§ **WHAT TO WORK ON**
Copy the transcript between "Yeah, and they" and "of the world.", inclusive, substituting "struggles" for "battles".

§ **SOURCE EXCERPT**
--------------------

So if you're looking for the right way and you get a little lost, somebody can come along and say I'll show you the way. And he may be dressed in white, he may look like he's your champion and your friend, but he can lead you into a net and you'll be caught there. And so this is what happened the the group used flattery said you god has really blessed you that you have all the people in the world who could have run into us. You were chosen, you, you, you were chosen to be part of this group. That has the full truth. Nobody else does. You're special, um, you're god's green berets, and so by telling you stories like that so brainwashing doesn't necessarily look ugly it can be a way of making you think you're something special when really you're just a saved sinner.

Speaker 1:

That's your point about them being at the lowest point of their lives. That's a good esteem boost for them and it makes them feel that more accepted and part of the group too.

Speaker 2:

Yeah, and they were believers I mean hopeful and Christian are on the way and, as you know, when you reach Pilgrim's Progress, they run into all these things that are trying to stop them to getting there. And so, when you become a Christian, you don't stop having battles. In fact, you really start having them because you're going against the way of the world.

Speaker 1:

Yeah.

Speaker 1:

So, yeah, that's true, sir. You know there's a lot of talk in modern day about either mega church pastors or cultish leaders. One of the words that's being used for them often is narcissist, right, and you know some characteristics of a narcissist could be dominant, very charismatic, friendly, good stage presence, all those things right, and they're characteristics. So just being careful with not using, because a lot of people do this. They say, oh, he has narcissistic personality disorder. That's different than having narcissistic characteristics or qualities. So I'm curious, as you talked about some of the characteristics of a cult leader, did you find that to be a pretty common thing among cults during that time where you know typically they're very charismatic, they're they're friendly people, they can speak very well, very articulate and so on? Um, and they just have this message again, this kind of authoritative or authoritarian type of approach to leading. Did you find that? What are some characteristics of co-leaders, so that the audience can know what that could look like?

--------------------

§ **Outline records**
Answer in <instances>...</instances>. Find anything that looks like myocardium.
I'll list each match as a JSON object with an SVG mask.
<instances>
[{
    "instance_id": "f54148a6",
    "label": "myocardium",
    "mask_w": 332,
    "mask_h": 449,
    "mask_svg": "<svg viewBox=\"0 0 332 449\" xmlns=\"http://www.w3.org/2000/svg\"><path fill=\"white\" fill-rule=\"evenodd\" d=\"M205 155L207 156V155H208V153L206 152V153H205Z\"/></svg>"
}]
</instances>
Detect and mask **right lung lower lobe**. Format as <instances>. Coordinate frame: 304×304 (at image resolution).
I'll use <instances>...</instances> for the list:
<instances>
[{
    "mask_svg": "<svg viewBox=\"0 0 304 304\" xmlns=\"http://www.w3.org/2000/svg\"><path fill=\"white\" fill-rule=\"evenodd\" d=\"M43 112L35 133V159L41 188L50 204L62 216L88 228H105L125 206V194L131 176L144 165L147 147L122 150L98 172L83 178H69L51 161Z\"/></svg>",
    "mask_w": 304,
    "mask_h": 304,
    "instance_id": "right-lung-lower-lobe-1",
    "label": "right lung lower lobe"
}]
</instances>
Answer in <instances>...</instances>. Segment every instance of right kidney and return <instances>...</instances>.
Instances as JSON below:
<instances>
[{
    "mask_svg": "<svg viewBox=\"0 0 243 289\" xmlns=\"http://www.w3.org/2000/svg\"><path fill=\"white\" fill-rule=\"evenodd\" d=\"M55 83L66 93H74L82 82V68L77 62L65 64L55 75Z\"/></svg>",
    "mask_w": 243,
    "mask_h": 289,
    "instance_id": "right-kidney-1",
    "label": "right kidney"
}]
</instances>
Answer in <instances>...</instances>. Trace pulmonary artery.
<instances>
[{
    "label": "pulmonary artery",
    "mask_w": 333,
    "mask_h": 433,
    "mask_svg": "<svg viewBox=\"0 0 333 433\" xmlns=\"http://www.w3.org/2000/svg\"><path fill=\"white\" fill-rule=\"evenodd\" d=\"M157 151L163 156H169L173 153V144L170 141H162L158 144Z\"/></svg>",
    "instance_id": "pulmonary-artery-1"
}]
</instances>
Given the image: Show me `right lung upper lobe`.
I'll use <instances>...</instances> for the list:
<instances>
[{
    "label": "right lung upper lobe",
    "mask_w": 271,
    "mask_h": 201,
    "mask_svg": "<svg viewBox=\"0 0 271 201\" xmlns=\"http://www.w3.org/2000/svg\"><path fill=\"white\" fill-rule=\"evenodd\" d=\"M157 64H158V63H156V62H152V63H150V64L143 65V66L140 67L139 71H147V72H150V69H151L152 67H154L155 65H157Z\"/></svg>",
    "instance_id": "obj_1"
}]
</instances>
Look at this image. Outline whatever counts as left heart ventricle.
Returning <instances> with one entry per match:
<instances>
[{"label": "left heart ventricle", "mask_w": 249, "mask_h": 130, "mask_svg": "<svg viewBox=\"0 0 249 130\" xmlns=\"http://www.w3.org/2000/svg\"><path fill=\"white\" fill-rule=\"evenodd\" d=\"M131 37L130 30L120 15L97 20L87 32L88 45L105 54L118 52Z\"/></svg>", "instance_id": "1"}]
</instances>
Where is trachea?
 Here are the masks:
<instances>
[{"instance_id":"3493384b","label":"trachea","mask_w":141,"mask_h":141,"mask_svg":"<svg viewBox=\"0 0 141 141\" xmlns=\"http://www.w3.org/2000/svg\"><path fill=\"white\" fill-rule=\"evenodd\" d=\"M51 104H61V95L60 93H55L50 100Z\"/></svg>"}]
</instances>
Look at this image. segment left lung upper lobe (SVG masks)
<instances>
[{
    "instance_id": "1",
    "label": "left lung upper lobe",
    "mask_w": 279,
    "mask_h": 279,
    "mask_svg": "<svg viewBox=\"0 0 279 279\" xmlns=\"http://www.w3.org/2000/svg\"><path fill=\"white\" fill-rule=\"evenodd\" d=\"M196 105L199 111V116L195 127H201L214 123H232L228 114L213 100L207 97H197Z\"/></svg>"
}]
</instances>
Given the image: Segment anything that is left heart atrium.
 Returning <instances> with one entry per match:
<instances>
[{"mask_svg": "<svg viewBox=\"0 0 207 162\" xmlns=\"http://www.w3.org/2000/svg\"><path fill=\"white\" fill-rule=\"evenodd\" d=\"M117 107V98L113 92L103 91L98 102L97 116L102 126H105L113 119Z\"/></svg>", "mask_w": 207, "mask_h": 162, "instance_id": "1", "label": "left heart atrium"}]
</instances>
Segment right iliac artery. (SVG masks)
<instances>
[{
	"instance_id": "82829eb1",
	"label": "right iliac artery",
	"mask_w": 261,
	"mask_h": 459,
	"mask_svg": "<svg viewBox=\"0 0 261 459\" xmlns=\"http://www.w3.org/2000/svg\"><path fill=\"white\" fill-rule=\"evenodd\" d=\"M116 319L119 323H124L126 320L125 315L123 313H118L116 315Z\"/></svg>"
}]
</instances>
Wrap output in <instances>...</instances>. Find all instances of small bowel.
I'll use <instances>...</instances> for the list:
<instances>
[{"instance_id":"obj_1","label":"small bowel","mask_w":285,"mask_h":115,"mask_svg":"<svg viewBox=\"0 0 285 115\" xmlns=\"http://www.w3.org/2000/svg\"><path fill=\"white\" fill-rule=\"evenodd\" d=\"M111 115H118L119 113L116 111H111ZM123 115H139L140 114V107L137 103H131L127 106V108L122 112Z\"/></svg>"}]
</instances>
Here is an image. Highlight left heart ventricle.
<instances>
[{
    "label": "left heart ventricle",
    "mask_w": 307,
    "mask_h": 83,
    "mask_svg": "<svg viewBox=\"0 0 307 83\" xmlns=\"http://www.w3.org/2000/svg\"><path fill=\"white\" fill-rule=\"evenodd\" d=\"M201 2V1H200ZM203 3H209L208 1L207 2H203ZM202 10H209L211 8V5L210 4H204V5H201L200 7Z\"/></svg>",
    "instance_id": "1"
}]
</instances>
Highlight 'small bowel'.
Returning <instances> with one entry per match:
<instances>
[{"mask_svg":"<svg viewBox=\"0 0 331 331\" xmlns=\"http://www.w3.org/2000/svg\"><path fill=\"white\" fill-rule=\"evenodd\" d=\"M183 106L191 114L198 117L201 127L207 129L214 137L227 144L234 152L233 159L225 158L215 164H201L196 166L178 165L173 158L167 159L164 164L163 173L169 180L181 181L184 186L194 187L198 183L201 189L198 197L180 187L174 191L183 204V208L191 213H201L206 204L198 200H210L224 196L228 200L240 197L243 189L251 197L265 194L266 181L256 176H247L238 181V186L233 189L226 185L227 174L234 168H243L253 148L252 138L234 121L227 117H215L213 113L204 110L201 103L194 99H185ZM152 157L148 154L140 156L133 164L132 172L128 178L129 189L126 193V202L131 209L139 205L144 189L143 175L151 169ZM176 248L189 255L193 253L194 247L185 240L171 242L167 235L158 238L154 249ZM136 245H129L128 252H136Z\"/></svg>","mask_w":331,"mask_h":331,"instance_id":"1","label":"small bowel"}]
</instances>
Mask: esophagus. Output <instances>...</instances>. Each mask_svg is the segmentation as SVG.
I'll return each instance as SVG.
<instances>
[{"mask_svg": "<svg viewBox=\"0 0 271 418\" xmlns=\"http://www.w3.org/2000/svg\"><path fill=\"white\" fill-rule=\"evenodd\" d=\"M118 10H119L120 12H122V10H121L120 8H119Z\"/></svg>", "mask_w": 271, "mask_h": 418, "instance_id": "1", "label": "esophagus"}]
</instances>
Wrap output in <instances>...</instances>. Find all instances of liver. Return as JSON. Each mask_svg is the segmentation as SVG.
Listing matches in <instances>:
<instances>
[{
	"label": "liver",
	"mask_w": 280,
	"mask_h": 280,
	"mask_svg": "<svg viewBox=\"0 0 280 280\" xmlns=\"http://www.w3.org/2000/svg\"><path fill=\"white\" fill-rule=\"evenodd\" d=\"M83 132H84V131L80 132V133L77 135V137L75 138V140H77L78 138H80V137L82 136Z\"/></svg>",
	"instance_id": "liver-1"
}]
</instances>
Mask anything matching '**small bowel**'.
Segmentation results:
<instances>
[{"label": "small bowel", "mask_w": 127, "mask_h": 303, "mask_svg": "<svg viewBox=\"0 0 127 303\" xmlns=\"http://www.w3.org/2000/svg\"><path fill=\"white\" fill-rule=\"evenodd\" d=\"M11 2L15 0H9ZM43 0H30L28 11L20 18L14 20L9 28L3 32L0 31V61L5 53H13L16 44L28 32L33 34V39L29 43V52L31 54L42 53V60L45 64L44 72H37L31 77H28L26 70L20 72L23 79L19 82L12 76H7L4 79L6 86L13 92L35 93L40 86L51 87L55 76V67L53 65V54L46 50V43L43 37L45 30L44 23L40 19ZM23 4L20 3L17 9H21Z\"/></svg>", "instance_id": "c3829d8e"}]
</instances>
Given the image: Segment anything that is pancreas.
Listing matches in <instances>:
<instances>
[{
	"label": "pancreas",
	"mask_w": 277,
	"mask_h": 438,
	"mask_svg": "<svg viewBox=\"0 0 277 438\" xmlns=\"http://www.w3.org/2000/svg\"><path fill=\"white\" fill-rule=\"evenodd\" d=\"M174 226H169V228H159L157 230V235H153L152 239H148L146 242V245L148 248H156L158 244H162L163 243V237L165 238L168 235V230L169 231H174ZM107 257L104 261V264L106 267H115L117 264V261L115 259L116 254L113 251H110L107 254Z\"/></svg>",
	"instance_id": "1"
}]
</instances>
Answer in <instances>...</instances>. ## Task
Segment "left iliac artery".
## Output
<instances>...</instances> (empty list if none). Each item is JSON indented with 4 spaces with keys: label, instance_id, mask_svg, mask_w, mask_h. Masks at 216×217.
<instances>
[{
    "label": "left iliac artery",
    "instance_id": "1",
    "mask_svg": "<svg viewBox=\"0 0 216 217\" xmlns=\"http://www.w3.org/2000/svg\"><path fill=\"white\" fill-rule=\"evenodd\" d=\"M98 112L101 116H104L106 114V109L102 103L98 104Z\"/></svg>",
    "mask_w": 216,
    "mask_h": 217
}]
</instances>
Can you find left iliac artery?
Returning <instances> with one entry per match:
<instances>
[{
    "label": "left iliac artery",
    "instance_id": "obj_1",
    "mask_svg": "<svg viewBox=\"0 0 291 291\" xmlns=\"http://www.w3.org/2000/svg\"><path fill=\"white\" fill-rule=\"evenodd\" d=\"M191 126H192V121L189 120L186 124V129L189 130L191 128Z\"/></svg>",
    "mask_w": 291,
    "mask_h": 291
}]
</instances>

--------------------

§ **EXERCISE ANSWER**
Yeah, and they were believers I mean hopeful and Christian are on the way and, as you know, when you reach Pilgrim's Progress, they run into all these things that are trying to stop them to getting there. And so, when you become a Christian, you don't stop having struggles. In fact, you really start having them because you're going against the way of the world.